## THE PROBLEM
I need each line of the entries below that includes the string "testPlans".

┌──

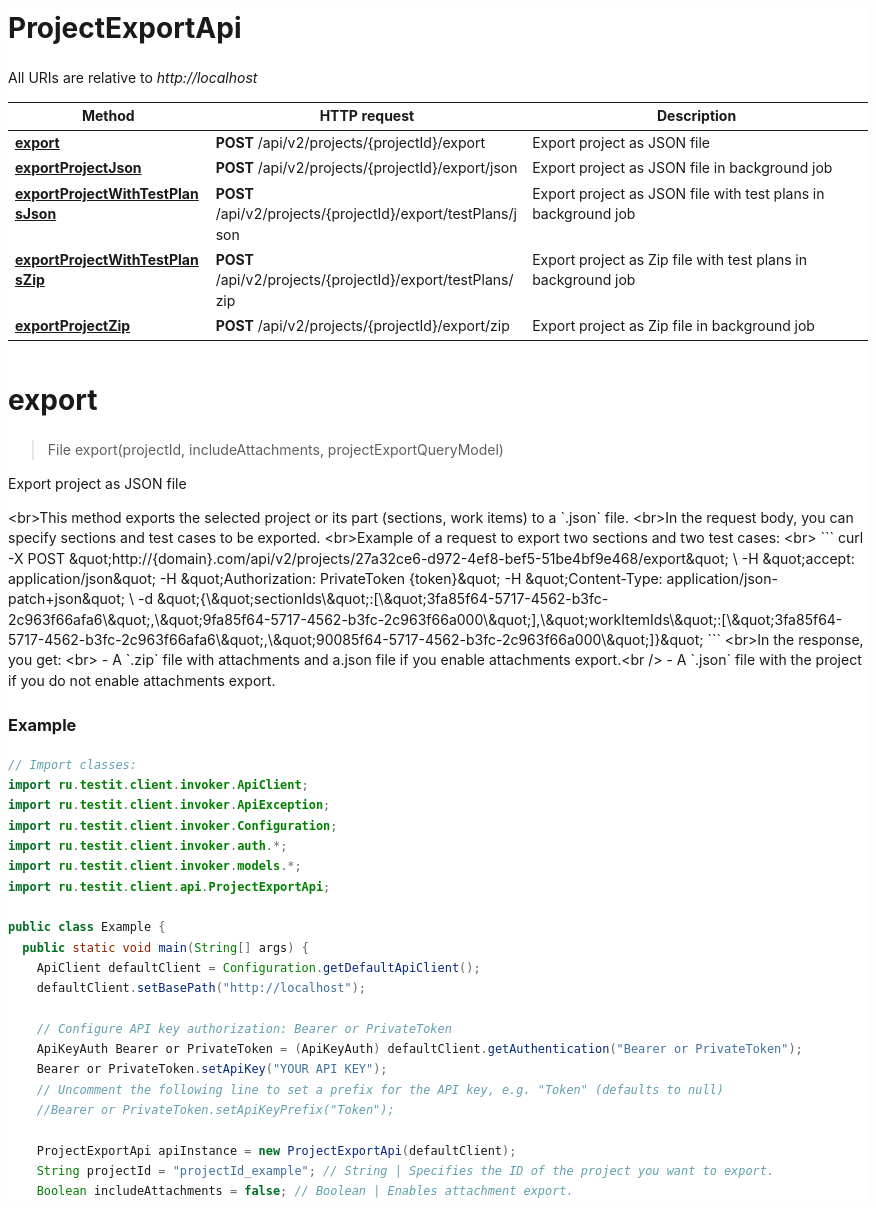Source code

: # ProjectExportApi

All URIs are relative to *http://localhost*

| Method | HTTP request | Description |
|------------- | ------------- | -------------|
| [**export**](ProjectExportApi.md#export) | **POST** /api/v2/projects/{projectId}/export | Export project as JSON file |
| [**exportProjectJson**](ProjectExportApi.md#exportProjectJson) | **POST** /api/v2/projects/{projectId}/export/json | Export project as JSON file in background job |
| [**exportProjectWithTestPlansJson**](ProjectExportApi.md#exportProjectWithTestPlansJson) | **POST** /api/v2/projects/{projectId}/export/testPlans/json | Export project as JSON file with test plans in background job |
| [**exportProjectWithTestPlansZip**](ProjectExportApi.md#exportProjectWithTestPlansZip) | **POST** /api/v2/projects/{projectId}/export/testPlans/zip | Export project as Zip file with test plans in background job |
| [**exportProjectZip**](ProjectExportApi.md#exportProjectZip) | **POST** /api/v2/projects/{projectId}/export/zip | Export project as Zip file in background job |


<a id="export"></a>
# **export**
> File export(projectId, includeAttachments, projectExportQueryModel)

Export project as JSON file

&lt;br&gt;This method exports the selected project or its part (sections, work items) to a &#x60;.json&#x60; file.  &lt;br&gt;In the request body, you can specify sections and test cases to be exported.  &lt;br&gt;Example of a request to export two sections and two test cases:  &lt;br&gt;    &#x60;&#x60;&#x60;              curl -X POST \&quot;http://{domain}.com/api/v2/projects/27a32ce6-d972-4ef8-bef5-51be4bf9e468/export\&quot; \\              -H \&quot;accept: application/json\&quot; -H \&quot;Authorization: PrivateToken {token}\&quot; -H \&quot;Content-Type: application/json-patch+json\&quot; \\              -d \&quot;{\\\&quot;sectionIds\\\&quot;:[\\\&quot;3fa85f64-5717-4562-b3fc-2c963f66afa6\\\&quot;,\\\&quot;9fa85f64-5717-4562-b3fc-2c963f66a000\\\&quot;],\\\&quot;workItemIds\\\&quot;:[\\\&quot;3fa85f64-5717-4562-b3fc-2c963f66afa6\\\&quot;,\\\&quot;90085f64-5717-4562-b3fc-2c963f66a000\\\&quot;]}\&quot;              &#x60;&#x60;&#x60;    &lt;br&gt;In the response, you get:  &lt;br&gt;              - A &#x60;.zip&#x60; file with attachments and a.json file if you enable attachments export.&lt;br /&gt;              - A &#x60;.json&#x60; file with the project if you do not enable attachments export.              

### Example
```java
// Import classes:
import ru.testit.client.invoker.ApiClient;
import ru.testit.client.invoker.ApiException;
import ru.testit.client.invoker.Configuration;
import ru.testit.client.invoker.auth.*;
import ru.testit.client.invoker.models.*;
import ru.testit.client.api.ProjectExportApi;

public class Example {
  public static void main(String[] args) {
    ApiClient defaultClient = Configuration.getDefaultApiClient();
    defaultClient.setBasePath("http://localhost");
    
    // Configure API key authorization: Bearer or PrivateToken
    ApiKeyAuth Bearer or PrivateToken = (ApiKeyAuth) defaultClient.getAuthentication("Bearer or PrivateToken");
    Bearer or PrivateToken.setApiKey("YOUR API KEY");
    // Uncomment the following line to set a prefix for the API key, e.g. "Token" (defaults to null)
    //Bearer or PrivateToken.setApiKeyPrefix("Token");

    ProjectExportApi apiInstance = new ProjectExportApi(defaultClient);
    String projectId = "projectId_example"; // String | Specifies the ID of the project you want to export.
    Boolean includeAttachments = false; // Boolean | Enables attachment export.
```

└──

## YOUR RESPONSE
| [**exportProjectWithTestPlansJson**](ProjectExportApi.md#exportProjectWithTestPlansJson) | **POST** /api/v2/projects/{projectId}/export/testPlans/json | Export project as JSON file with test plans in background job |
| [**exportProjectWithTestPlansZip**](ProjectExportApi.md#exportProjectWithTestPlansZip) | **POST** /api/v2/projects/{projectId}/export/testPlans/zip | Export project as Zip file with test plans in background job |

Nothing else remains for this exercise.